Hardlopen plaatst stress op de spieren, bindweefsels, botten en gewrichten. De impact wordt geabsorbeerd door je voeten, enkels, knieën en benen helemaal door je rug. Tijdens het hardlopen beuken je op de baan, het pad of de stoep, en het repetitieve stoten kan je knieën moe en pijnlijk maken. De frequentie en afstand van je runs heeft een impact, en je vorm, loop, paslengte en algemene kracht spelen ook een rol. Zelfs je sneakers maken het verschil.
Afstand en frequentie
Als je gewoon begint met hardlopen, moet je het rustig aan doen. Begin met slechts één mijl en vergroot geleidelijk uw afstand. Probeer om de andere dag of twee tot drie keer per week te rennen totdat je vertrouwd raakt met langere runs. Door je training te pacen, versterk je de spieren die nodig zijn om te rennen, voorkom je blessures en blijf je vermoeide knieën op afstand.
Vorm en gang
Gang is een term die de manier omvat waarop je benen bewegen en de snelheid waarmee je tijdens het hardlopen gemakkelijk reist. Vorm omvat uw houding, voetaanslag, hoe u uw hoofd en schouders en armbeweging vasthoudt. Al deze dingen beïnvloeden je knieën tijdens het rennen. Je kin omhoog houden, schouders naar achteren, buikspieren strak en rug recht helpt om de stress van het rennen door je hele lichaam te verdelen, zodat de voeten en knieën niet alles absorberen.
Kracht en uitrekken
Spieropbouw lijkt misschien geen tegenhanger van hardlopen, maar dat is het wel.
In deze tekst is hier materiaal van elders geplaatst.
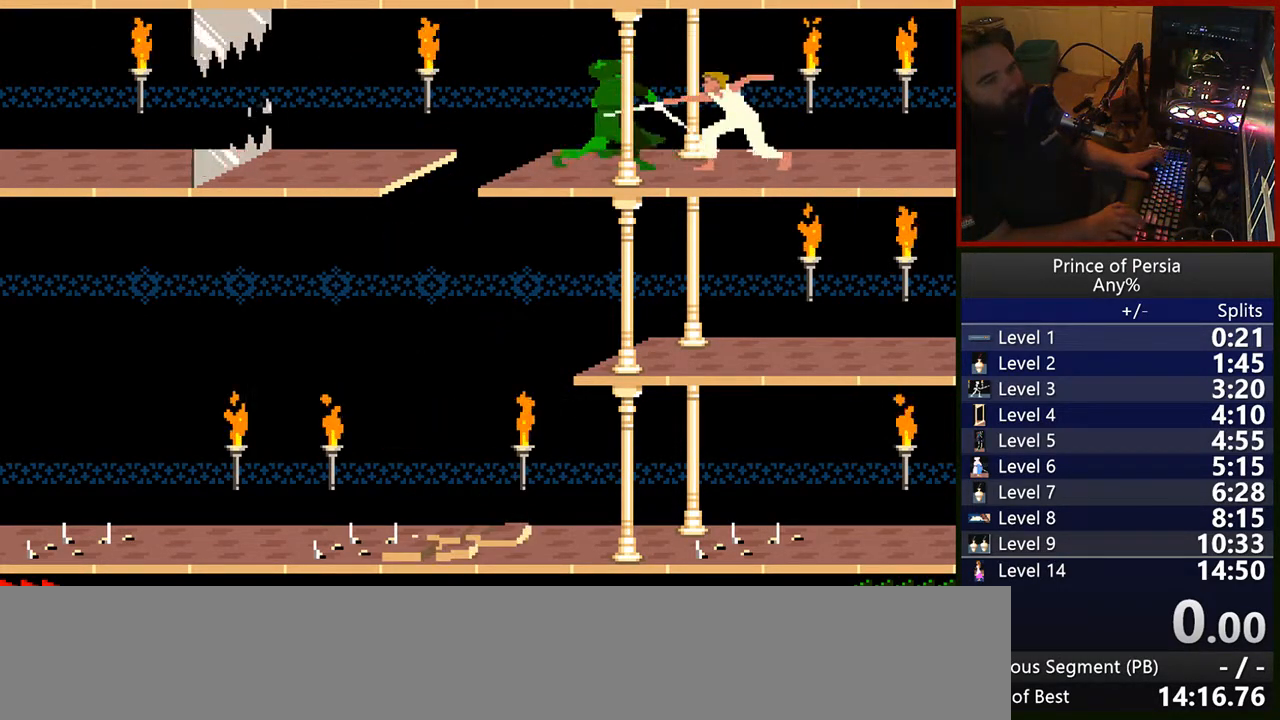
{"keys": ["jump", "left"], "events": [[133, "left", "down"], [217, "left", "up"], [283, "left", "down"], [467, "jump", "down"]]}
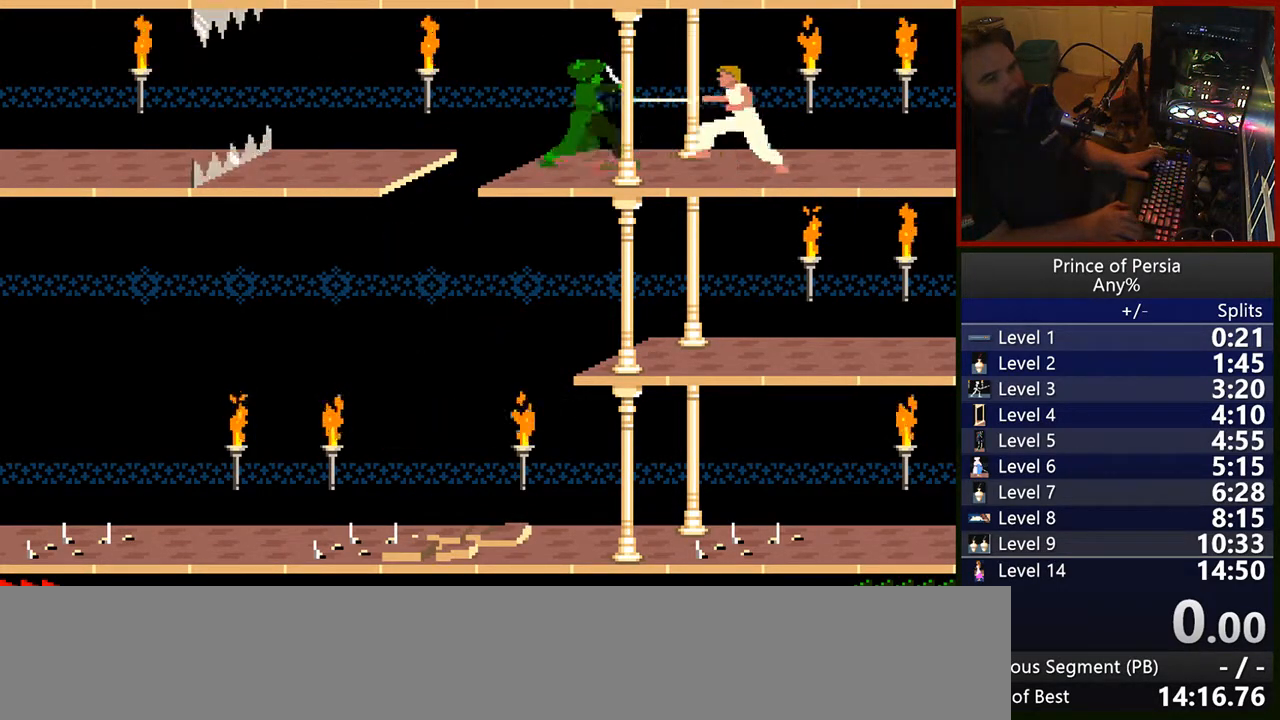
{"keys": [], "events": [[150, "shift", "down"], [183, "left", "up"], [283, "jump", "up"], [383, "shift", "up"]]}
Uw cardiovasculaire systeem profiteert van hardlopen en uw musculoskeletale systeem ook, maar het toevoegen van weerstandstraining is noodzakelijk. Het opbouwen van de spieren van de benen, met name die rond de knie, helpt blessures te voorkomen en het uithoudingsvermogen te vergroten. Strekken voorafgaand aan het rennen maakt de gewrichten losser en zorgt ervoor dat het rennen soepeler aanvoelt. Losse bindweefsels bewegen gemakkelijker en zijn minder gevoelig voor schade en vermoeidheid. Voordat je je uitrekt, moet je je hele lichaam een paar minuten opwarmen door stevig te wandelen, te joggen of te springen. Rek ook een paar minuten na je run uit.